_Deine Aufgabe:_
Fasse im Forumsauszug unten den Absatz, der mit „IDs dürfen nur einmalig sein“ beginnt, als kurze Stichpunktliste zusammen. Die wichtigsten Aussagen sollen erhalten bleiben.

_Textabschnitt:_
Das ist natürlich die beste Lösung.

@multimolti: Könnte es daran liegen, dass mehrere Elementer bei dir die selbe ID haben? IDs müssen im ganzen Dokument *einmalig* sein.


----------



## multimolti (17. Juli 2007)

Habe das mal versucht, aber da passiert einfach gar nichts. Was sollte denn passieren? Soll sich das wieder in eine Input-Feld verwandeln oder was?



Master of Chess hat gesagt.:


> Das ist natürlich die beste Lösung.
> 
> @multimolti: Könnte es daran liegen, dass mehrere Elementer bei dir die selbe ID haben? IDs müssen im ganzen Dokument *einmalig* sein.


Ja, es haben viele Elemente die gleiche ID, aber die ist nur drin, weil das in dem Post vorher auch gemacht war. Ich kann die einfach rausnehmen, ich brauche die nicht. Und warum dürfen die nur einmalig sein? Wenn ich mit CSS etwas formatiere, dann kann ich das ja auch über die class oder die id zuweisen, und da benutze ich die id mehrmals!

EDIT:
Mein Firebug sagt bei jedem klick auf den Abbrechen-Button:
"lastobj has no properties, [Break on this error] lastobj = lastobj.previousSibling;"


----------



## Master of Chess (18. Juli 2007)

IDs dürfen nur einmalig sein, da das die Regeln und Definitionen von HTML so vorschreiben!! Welches Objekt sollte sonst denn auch die Funktion getElementById zurückliefern? Es heißt ja auch nicht getElement*s*ById(). Wenn du bei CSS mehrere identische IDs verwendest, ist das genauso falsch - dafür ist das Attribut _class_ gedacht. Und wie man sieht, verursacht das mehrfache Verwenden von IDs durchaus Fehler und sollte somit auf jeden Fall vermieden werden.

Schönen Tag noch
Master of Chess


----------



## coder shawnie (17. November 2008)

Gumbo hat gesagt.:


> Hier eine Nur-JavaScript-Variante:
> 
> 
> 
> ...

_Bereitgestellte Daten:_
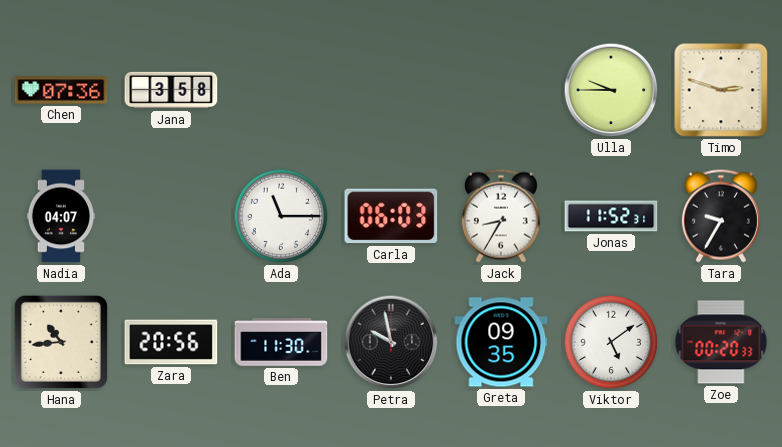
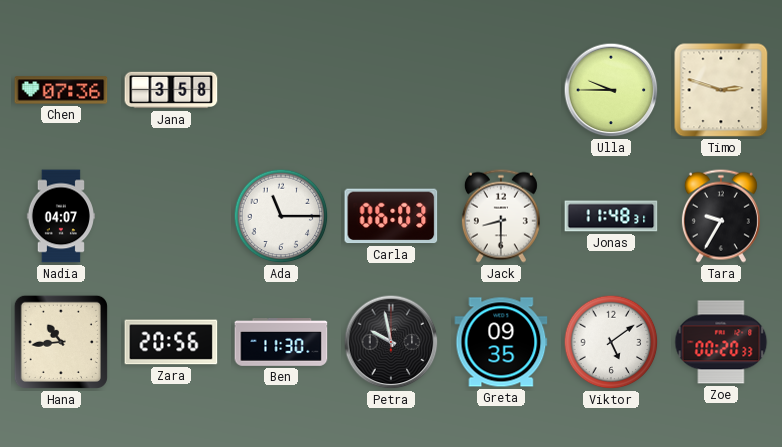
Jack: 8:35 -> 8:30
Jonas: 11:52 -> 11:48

* * *

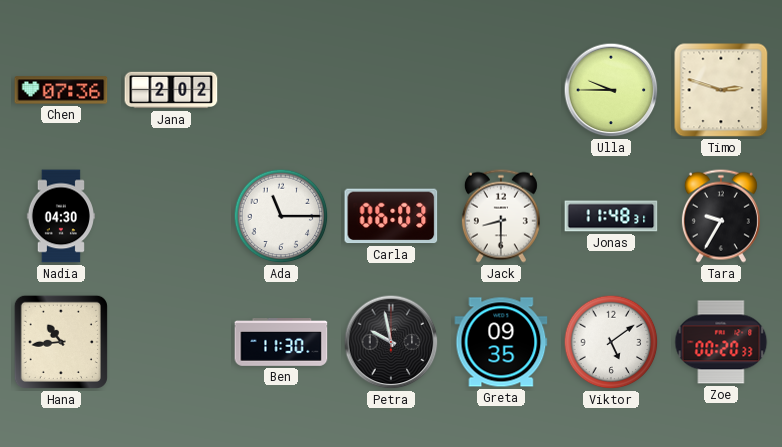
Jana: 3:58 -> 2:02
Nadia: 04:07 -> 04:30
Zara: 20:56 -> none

_Ergebnis:_
- IDs müssen einmalig sein, weil die Regeln und Definitionen von HTML das vorschreiben.
- Sonst wäre unklar, welches Objekt getElementById zurückliefern soll. Die Funktion heißt ja nicht getElementsById().
- Auch bei CSS sind mehrere gleiche IDs falsch. Dafür ist das Attribut class gedacht.
- Mehrfach verwendete IDs verursachen Fehler und sollten auf jeden Fall vermieden werden.